Pour créer des vocations, Boris Johnson a annoncé en urgence au tout début de l’année qu’il offrait une bourse annuelle de 5 000 livres à tous les nouveaux inscrits en école d’infirmier(e)s avant demain, date limite des inscriptions. Cela ne couvre pas les 9 000 livres de frais de formation qui étaient avant une décision de David Cameron en 2017, entièrement financés par l’Etat ! Les effectifs des promotions ont chuté depuis. 

Une mesure qui peut porter ses fruits ?

Cela ne résout pas l’état d’urgence actuel et il va falloir attendre des années avant les diplômes des infirmières comme pour tous les autres postes vacants à la NHS. Même Boris Johnson, qui a défendu le Brexit pour retrouver la maîtrise de l’immigration, est obligé d’admettre que la NHS ne s’en sortira pas sans professionnels étrangers…

Comme la sortie de l’Union a déjà fait partir quelques européens, il faut chercher de l’aide plus loin. La création de "Visa NHS" a donc été annoncée dans le très solennel "discours de la reine" écrit par le Premier Ministre… Ce visa coûterait deux fois moins cher et serait obtenu en seulement deux semaines. Les journaux indiens ont déjà relayé la nouvelle.

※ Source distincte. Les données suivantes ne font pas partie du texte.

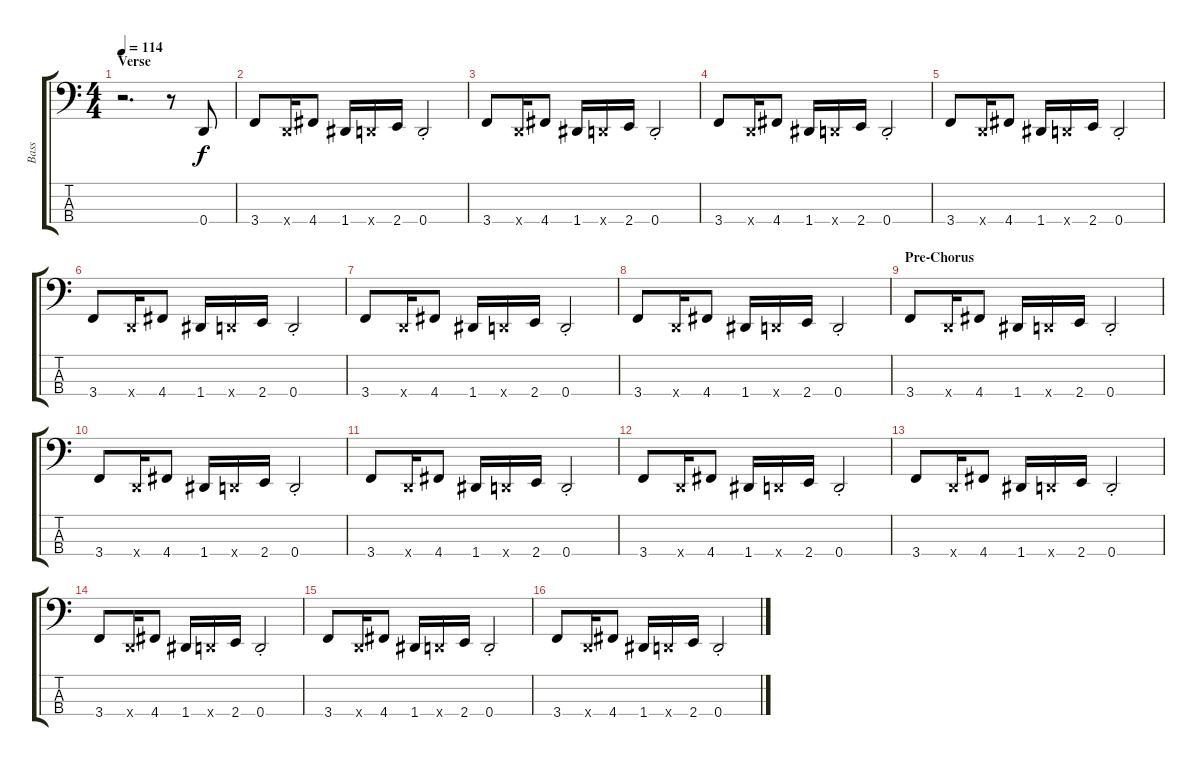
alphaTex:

\track ("Bass" "Bass") {instrument slapbass1}
\staff {score tabs}
\tuning (G2 D2 A1 D1) {hide}
\ts (4 4)
\section ("" "Verse")
\tempo 114
\clef f4
\ks c
r.2{d dy f} r.8 0.4.8 |
3.4.8 0.4{x}.16 4.4.8 1.4.16 0.4{x}.16 2.4.16 0.4{st}.2 |
3.4.8 0.4{x}.16 4.4.8 1.4.16 0.4{x}.16 2.4.16 0.4{st}.2 |
3.4.8 0.4{x}.16 4.4.8 1.4.16 0.4{x}.16 2.4.16 0.4{st}.2 |
3.4.8 0.4{x}.16 4.4.8 1.4.16 0.4{x}.16 2.4.16 0.4{st}.2 |
3.4.8 0.4{x}.16 4.4.8 1.4.16 0.4{x}.16 2.4.16 0.4{st}.2 |
3.4.8 0.4{x}.16 4.4.8 1.4.16 0.4{x}.16 2.4.16 0.4{st}.2 |
3.4.8 0.4{x}.16 4.4.8 1.4.16 0.4{x}.16 2.4.16 0.4{st}.2 |
\section ("" "Pre-Chorus")
3.4.8 0.4{x}.16 4.4.8 1.4.16 0.4{x}.16 2.4.16 0.4{st}.2 |
3.4.8 0.4{x}.16 4.4.8 1.4.16 0.4{x}.16 2.4.16 0.4{st}.2 |
3.4.8 0.4{x}.16 4.4.8 1.4.16 0.4{x}.16 2.4.16 0.4{st}.2 |
3.4.8 0.4{x}.16 4.4.8 1.4.16 0.4{x}.16 2.4.16 0.4{st}.2 |
3.4.8 0.4{x}.16 4.4.8 1.4.16 0.4{x}.16 2.4.16 0.4{st}.2 |
3.4.8 0.4{x}.16 4.4.8 1.4.16 0.4{x}.16 2.4.16 0.4{st}.2 |
3.4.8 0.4{x}.16 4.4.8 1.4.16 0.4{x}.16 2.4.16 0.4{st}.2 |
3.4.8 0.4{x}.16 4.4.8 1.4.16 0.4{x}.16 2.4.16 0.4{st}.2
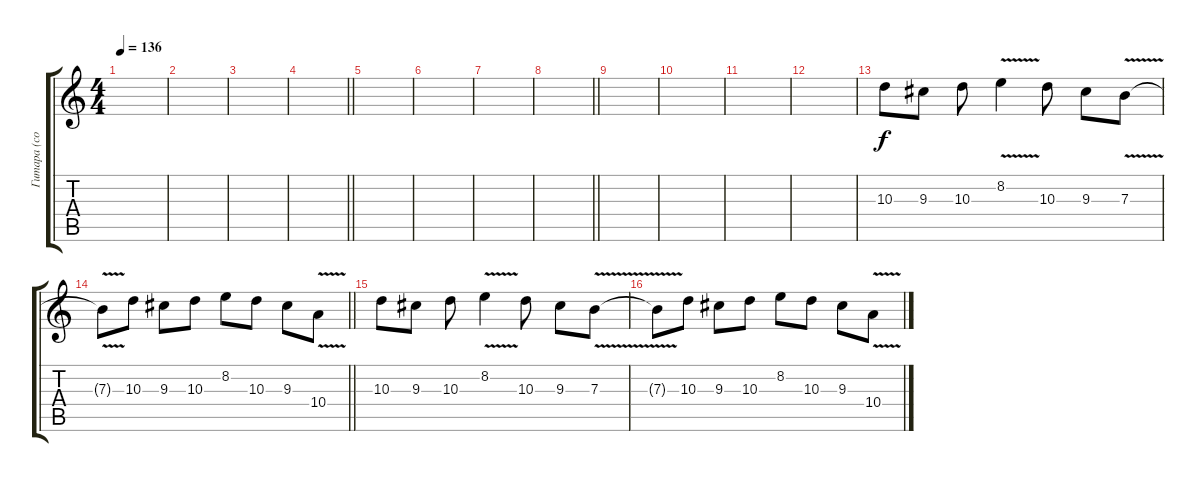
\track ("Гитара (соло 1)" "Гитара (со") {instrument overdrivenguitar}
\staff {score tabs}
\tuning (Db4 Ab3 E3 B2 Gb2 B1) {hide}
\ts (4 4)
\tempo 136
\clef g2
\ks c
|
|
|
\barLineRight lightlight
|
|
|
|
\barLineRight lightlight
|
|
|
|
|
10.3.8 9.3.8 10.3.8 8.2{v}.4 10.3.8 9.3.8 7.3{v}.8 |
\barLineRight lightlight
7.3{t}.8 10.3.8 9.3.8 10.3.8 8.2.8 10.3.8 9.3.8 10.4{v}.8 |
10.3.8 9.3.8 10.3.8 8.2{v}.4 10.3.8 9.3.8 7.3{v}.8 |
7.3{t}.8 10.3.8 9.3.8 10.3.8 8.2.8 10.3.8 9.3.8 10.4{v}.8
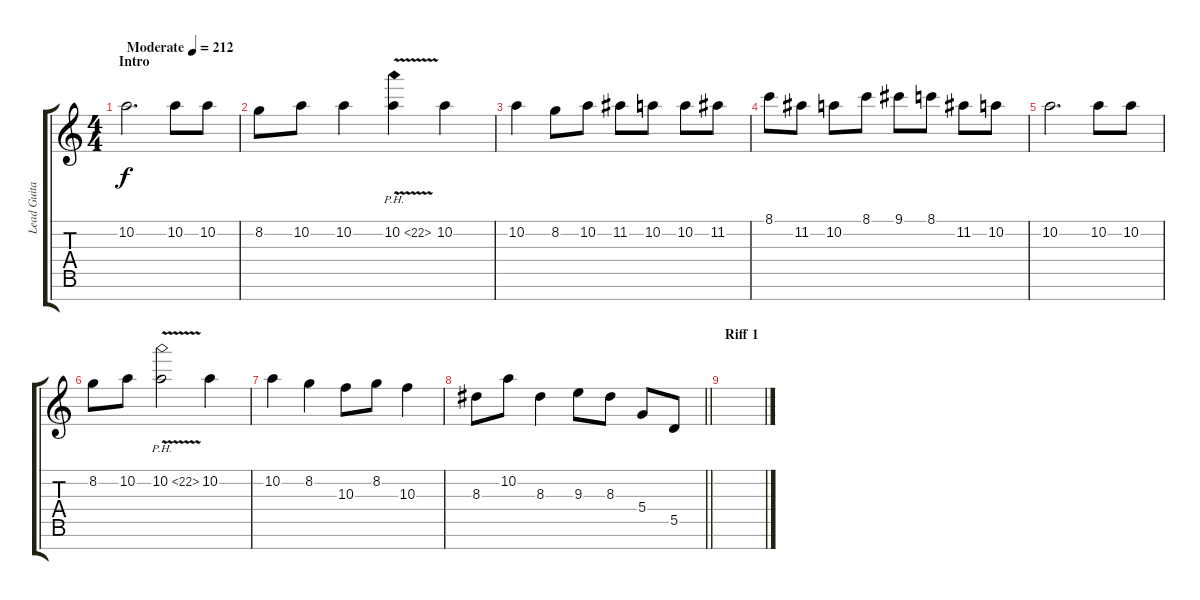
\track ("Lead Guitar" "Lead Guita") {instrument distortionguitar}
\staff {score tabs}
\tuning (E4 B3 G3 D3 A2 E2 B1) {hide}
\ts (4 4)
\section ("" "Intro")
\tempo (212 "Moderate")
\clef g2
\ks c
10.2.2{d dy f instrument distortionguitar} 10.2.8 10.2.8 |
8.2.8 10.2.8 10.2.4 10.2{ph 12 v}.4 10.2.4 |
10.2.4 8.2.8 10.2.8 11.2.8 10.2.8 10.2.8 11.2.8 |
8.1.8 11.2.8 10.2.8 8.1.8 9.1.8 8.1.8 11.2.8 10.2.8 |
10.2.2{d} 10.2.8 10.2.8 |
8.2.8 10.2.8 10.2{ph 12 v}.2 10.2.4 |
10.2.4 8.2.4 10.3.8 8.2.8 10.3.4 |
\barLineRight lightlight
8.3.8 10.2.8 8.3.4 9.3.8 8.3.8 5.4.8 5.5.8 |
\section ("" "Riff 1")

Nos confrères du Indépendant ont révélé une note envoyée par les directeurs de la NHS au gouvernement. Ils l’alertent sur l’insuffisance de ce visa NHS car il laisse de côté tous les employés (hors NHS) qui assurent les soins à domicile... Si ce maillon de la chaîne disparaît, la NHS, souffrira encore plus avec des lits bloqués par des personnes âgées qui ne pourront pas rentrer chez elles… 

Des promesses qui ne vont pas métamorphoser le système de soins  

C’est le constat majoritaire des spécialistes du secteur. Dans le clip aux urgences, Boris Johnson annonce 20 grands projets de rénovation. En fait les "fact checkers", les contrôleurs d’information, ont montré qu’il n’y en avait que 6 ! C’est une goutte d’eau dans l’océan de la crise des urgences qu'ils viennent de traverser avec un mois qui restera le plus noir de leur histoire.

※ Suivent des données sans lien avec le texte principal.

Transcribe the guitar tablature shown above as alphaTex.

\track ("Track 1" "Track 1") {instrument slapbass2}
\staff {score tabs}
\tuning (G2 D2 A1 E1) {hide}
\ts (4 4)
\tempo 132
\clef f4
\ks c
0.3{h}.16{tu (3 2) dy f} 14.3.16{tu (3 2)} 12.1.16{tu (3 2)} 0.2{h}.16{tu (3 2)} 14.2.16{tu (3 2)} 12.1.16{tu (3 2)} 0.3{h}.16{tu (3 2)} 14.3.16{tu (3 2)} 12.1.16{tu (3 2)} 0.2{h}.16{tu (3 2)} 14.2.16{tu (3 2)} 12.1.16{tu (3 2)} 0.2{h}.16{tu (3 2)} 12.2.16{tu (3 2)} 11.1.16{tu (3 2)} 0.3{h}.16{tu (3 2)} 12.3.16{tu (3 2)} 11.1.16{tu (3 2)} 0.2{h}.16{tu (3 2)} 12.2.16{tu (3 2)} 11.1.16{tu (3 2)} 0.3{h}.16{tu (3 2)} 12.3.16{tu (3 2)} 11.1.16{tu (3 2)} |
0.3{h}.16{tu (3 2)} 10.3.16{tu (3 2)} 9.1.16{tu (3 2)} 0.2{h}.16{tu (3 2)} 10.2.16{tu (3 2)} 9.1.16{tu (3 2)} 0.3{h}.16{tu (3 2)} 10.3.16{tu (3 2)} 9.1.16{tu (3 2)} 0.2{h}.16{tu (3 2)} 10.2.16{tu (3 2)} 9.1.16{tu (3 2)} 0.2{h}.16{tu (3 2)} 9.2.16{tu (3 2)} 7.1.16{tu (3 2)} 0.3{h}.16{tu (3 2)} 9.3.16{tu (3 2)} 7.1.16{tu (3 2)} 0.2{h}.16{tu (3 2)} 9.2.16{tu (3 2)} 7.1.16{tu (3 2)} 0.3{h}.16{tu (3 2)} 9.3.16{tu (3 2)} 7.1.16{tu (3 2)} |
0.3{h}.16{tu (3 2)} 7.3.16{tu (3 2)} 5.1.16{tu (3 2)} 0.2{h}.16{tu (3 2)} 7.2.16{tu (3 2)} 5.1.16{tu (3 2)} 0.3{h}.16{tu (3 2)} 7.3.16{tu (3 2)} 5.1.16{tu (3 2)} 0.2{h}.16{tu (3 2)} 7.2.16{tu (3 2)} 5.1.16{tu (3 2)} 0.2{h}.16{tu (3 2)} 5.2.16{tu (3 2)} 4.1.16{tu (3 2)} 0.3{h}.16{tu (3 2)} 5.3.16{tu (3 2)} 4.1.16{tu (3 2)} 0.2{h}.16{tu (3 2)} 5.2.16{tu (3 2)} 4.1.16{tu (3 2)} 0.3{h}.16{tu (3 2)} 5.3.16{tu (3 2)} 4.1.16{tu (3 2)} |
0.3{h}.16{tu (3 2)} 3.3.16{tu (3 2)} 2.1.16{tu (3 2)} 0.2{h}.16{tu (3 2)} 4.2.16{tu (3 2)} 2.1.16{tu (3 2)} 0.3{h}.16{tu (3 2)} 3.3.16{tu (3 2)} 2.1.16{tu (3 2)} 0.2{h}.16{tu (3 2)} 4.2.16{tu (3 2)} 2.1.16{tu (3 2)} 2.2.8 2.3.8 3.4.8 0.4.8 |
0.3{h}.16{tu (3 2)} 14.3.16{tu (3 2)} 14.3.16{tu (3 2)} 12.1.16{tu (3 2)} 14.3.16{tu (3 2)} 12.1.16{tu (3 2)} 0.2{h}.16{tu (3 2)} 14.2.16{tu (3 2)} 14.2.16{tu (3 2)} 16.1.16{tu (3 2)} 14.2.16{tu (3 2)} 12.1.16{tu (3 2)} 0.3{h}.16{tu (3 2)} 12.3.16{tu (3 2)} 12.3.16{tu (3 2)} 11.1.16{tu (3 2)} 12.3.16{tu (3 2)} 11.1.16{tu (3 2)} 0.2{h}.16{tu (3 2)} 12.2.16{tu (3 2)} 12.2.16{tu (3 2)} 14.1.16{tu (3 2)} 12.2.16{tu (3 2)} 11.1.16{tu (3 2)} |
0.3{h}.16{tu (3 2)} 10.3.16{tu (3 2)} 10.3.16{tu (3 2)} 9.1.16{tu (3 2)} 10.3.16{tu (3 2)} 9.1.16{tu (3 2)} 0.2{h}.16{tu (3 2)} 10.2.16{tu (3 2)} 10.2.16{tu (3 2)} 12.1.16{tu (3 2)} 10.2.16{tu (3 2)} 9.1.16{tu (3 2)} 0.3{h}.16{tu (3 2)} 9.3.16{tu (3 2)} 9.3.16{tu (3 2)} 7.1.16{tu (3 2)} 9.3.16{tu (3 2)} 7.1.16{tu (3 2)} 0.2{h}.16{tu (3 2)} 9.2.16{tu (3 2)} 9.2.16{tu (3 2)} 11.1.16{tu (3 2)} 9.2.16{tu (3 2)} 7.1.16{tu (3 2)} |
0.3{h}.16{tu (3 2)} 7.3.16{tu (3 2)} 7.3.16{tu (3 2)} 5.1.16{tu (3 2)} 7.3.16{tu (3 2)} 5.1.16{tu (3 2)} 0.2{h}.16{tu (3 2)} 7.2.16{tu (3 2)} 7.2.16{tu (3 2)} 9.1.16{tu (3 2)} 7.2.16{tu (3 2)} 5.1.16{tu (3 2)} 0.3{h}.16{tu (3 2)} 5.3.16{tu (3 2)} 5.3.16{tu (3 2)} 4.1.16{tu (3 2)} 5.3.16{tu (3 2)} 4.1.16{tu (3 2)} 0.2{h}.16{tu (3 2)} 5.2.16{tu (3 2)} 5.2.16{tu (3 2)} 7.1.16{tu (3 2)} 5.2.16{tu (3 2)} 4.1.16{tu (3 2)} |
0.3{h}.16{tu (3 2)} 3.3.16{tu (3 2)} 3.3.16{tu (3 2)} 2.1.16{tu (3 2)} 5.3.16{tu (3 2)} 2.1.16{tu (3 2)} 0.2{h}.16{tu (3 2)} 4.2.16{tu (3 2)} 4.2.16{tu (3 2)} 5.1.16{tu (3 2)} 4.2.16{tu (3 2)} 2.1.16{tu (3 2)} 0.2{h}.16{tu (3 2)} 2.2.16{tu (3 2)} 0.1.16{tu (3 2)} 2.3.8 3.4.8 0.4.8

En décembre ils ont largement battu tous les records d’heures d’attente avec des victimes comme Donna Gilby, 47 ans, qui s’est fracturée le pied et a attendu l’ambulance six heures sur un trottoir dans le froid… elle est décédée le 18 décembre d’un infarctus. En juin, le décès de Jean Waghorn, qui s’était fracturé le cou, a été provoqué par une pneumonie contractée au fil de ses 3 transferts en 24h entre deux établissements faute de place adaptée.